L'administration Trump a interdit jeudi à la prestigieuse université privée de Harvard d'accueillir des étudiants étrangers, la privant d'un moyen de rayonnement important. Une décision choc, qui marque une nouvelle escalade dans l'offensive du gouvernement américain contre l'enseignement supérieur. D'après son site internet, l'université du nord-est du pays, classée parmi les meilleures au monde et qui a produit 162 prix Nobel, accueille cette année quelque 6700 «étudiants internationaux», soit 27% du total.
«La certification du programme SEVIS (Student and Exchange Visitor) de l'université Harvard est révoquée avec effet immédiat», a écrit la ministre de la Sécurité intérieure Kristi Noem dans une lettre adressée à l'établissement. Selon elle, Harvard a désormais l'interdiction de recevoir des étudiants titulaires de visas F ou J pour l'année scolaire 2025-2026.
Une perte potentiellement immense pour le campus, à la fois sur le plan financier et du rayonnement international. D'après Kristi Noem, les étudiants étrangers déjà inscrits doivent «se transférer» dans une autre université, sous peine de perdre leur visa.
Les profs s'insurgent, les étudiants anticipent
«Cette décision (...) est la dernière d'une série de mesures de représailles et d'autoritarisme flagrant à l'encontre de la plus ancienne institution d'enseignement supérieur des États-Unis», a dénoncé l'Association américaine des professeurs universitaires (AAUP) à Harvard. «L'administration Trump cherche illégalement à détruire l'enseignement supérieur aux Etats-Unis.»
Cette initiative a poussé certains étudiants à anticiper. Karl Molden, un étudiant autrichien de 21 ans en gouvernement et lettres classiques, s’est déjà inscrit à l’université d’Oxford, en Grande-Bretagne. «J'aime Harvard et y entrer a été le plus grand privilège de ma vie», a-t-il confié à l’AFP. Mais selon lui, «les États-Unis sont de moins en moins attractifs pour l'enseignement supérieur».
La ministre a assorti sa décision choc d’un ultimatum.
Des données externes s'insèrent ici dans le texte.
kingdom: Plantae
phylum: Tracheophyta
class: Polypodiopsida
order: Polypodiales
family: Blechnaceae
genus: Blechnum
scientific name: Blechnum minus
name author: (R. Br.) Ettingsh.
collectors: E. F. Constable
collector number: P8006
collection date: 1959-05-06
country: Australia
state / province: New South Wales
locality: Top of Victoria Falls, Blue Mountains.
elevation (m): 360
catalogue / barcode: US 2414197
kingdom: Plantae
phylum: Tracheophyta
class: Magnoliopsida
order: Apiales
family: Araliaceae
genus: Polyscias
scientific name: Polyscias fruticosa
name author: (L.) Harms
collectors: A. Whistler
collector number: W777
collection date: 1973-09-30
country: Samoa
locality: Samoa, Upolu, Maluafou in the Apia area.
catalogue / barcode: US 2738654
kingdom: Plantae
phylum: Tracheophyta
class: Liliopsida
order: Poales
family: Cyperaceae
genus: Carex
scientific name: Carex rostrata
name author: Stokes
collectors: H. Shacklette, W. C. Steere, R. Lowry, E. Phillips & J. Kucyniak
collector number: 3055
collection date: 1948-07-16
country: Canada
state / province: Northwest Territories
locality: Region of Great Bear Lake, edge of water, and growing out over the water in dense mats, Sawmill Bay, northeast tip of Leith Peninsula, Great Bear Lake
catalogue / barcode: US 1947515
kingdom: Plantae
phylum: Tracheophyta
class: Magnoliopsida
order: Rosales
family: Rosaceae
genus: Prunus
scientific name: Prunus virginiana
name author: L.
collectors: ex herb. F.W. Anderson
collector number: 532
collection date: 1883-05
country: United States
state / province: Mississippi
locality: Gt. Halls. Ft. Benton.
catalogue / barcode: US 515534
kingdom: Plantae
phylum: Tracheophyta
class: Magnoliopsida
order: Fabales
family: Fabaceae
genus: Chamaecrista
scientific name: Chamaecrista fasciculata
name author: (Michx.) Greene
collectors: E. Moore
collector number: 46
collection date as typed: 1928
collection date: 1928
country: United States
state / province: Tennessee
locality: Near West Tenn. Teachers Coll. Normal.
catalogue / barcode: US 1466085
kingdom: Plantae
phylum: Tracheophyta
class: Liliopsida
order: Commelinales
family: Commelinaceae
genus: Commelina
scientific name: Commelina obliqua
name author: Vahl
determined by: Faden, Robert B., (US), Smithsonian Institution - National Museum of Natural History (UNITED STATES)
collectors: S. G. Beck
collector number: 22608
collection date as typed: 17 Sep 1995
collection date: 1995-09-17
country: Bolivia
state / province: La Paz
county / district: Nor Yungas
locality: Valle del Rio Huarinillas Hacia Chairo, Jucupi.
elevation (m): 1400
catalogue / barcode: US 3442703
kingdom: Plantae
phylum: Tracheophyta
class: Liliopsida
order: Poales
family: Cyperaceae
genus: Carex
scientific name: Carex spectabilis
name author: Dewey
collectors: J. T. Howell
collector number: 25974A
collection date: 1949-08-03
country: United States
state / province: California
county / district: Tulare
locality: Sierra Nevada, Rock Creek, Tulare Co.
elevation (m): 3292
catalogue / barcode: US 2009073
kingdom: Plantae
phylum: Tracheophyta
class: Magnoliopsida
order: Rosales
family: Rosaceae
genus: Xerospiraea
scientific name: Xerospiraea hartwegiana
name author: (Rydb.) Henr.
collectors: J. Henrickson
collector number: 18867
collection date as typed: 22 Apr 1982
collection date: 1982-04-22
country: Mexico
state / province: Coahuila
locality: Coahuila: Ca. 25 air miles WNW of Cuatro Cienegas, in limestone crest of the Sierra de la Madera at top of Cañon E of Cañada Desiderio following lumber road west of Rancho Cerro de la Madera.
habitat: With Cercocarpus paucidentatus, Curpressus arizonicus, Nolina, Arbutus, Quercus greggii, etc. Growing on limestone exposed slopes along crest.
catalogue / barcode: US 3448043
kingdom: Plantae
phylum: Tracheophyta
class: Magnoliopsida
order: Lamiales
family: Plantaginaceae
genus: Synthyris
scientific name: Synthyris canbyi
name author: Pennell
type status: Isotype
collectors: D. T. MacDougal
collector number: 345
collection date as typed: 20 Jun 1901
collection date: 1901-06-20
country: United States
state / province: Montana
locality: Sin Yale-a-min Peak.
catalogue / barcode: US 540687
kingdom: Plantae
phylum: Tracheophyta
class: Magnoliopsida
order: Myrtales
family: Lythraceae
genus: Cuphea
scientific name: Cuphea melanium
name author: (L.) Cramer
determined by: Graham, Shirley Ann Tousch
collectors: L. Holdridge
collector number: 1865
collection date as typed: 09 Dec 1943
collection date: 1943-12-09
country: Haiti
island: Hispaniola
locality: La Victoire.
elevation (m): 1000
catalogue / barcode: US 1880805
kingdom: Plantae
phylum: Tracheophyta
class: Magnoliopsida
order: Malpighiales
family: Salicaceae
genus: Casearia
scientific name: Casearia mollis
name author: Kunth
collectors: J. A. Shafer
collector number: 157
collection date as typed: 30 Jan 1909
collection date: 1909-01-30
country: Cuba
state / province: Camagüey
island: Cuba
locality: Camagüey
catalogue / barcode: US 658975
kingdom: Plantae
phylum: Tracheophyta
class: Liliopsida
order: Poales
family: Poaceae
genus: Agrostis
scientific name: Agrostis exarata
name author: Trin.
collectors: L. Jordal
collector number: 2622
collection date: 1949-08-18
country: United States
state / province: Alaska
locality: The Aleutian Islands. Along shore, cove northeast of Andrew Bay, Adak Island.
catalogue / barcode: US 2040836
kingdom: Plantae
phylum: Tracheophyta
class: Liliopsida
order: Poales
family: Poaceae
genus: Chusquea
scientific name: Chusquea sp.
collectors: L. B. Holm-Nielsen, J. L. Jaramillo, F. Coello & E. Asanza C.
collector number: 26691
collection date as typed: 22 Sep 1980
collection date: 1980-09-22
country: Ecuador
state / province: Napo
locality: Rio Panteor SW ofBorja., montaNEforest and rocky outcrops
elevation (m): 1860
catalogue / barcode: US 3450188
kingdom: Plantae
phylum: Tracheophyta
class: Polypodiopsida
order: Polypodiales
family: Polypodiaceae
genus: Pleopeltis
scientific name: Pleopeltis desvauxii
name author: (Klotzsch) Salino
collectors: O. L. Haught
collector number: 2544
Si Harvard veut retrouver ce «privilège», elle doit fournir dans les 72 heures une série d’informations sur d’éventuelles activités «illégales» de ses étudiants étrangers sur les cinq dernières années.
Harvard juge la décision «illégale»
«Cette décision du gouvernement est illégale», a immédiatement réagi un porte-parole de Harvard, contacté par l’AFP. «Nous nous engageons pleinement à maintenir la capacité d’Harvard à accueillir nos étudiants et universitaires internationaux, qui viennent de plus de 140 pays et enrichissent l’université – et cette nation – de manière incommensurable», a-t-il ajouté.
Harvard s’était déjà distinguée il y a quelques semaines en attaquant en justice le gouvernement sur le dossier du retrait de ses aides fédérales. L'administration Trump mène une offensive généralisée contre l'enseignement supérieur. Le gouvernement accuse les universités privées les plus prestigieuses, notamment Harvard et Columbia, d’avoir laissé prospérer l’antisémitisme. Il leur reproche aussi de ne pas avoir suffisamment protégé les étudiants juifs lors des manifestations contre la guerre d’Israël à Gaza.
Plus largement, le camp républicain critique les grandes universités américaines pour leur supposée promotion d’idées trop progressistes. De leur côté, les associations de défense des libertés y voient une attaque contre la liberté d’expression et une volonté de museler toute critique d’Israël.
«Un environnement hostile aux juifs»
Dans son courrier rendu public, la ministre accuse Harvard de refuser de collaborer, «tout en perpétuant un environnement dangereux sur le campus, hostile aux étudiants juifs, encourageant les sympathies pro-Hamas et utilisant des politiques racistes de 'diversité, d’équité et d’inclusion'». Ces politiques sont au contraire vantées comme un moyen de corriger les inégalités historiques au sein de la société américaine. Dans son bras de fer, le gouvernement avait déjà supprimé plus de deux milliards de dollars de subventions.
Cette décision avait mis un coup d’arrêt à certains programmes de recherche. Harvard a répliqué en justice pour défendre sa liberté académique, un geste salué par de nombreux étudiants et enseignants. «Nous travaillons pour fournir au plus vite des conseils et un soutien aux membres de notre communauté», a ajouté le porte-parole de l’université. «Cette mesure de rétorsion menace de porter gravement atteinte à la communauté de Harvard et à notre pays, et compromet la mission universitaire et de recherche de Harvard.»
Une étudiante américaine de quatrième année, Alice Goyer, a déclaré à l’AFP que la nouvelle circulait déjà sur le campus. «Mais personne ne sait» ce que cela implique pour ses camarades étrangers déjà inscrits.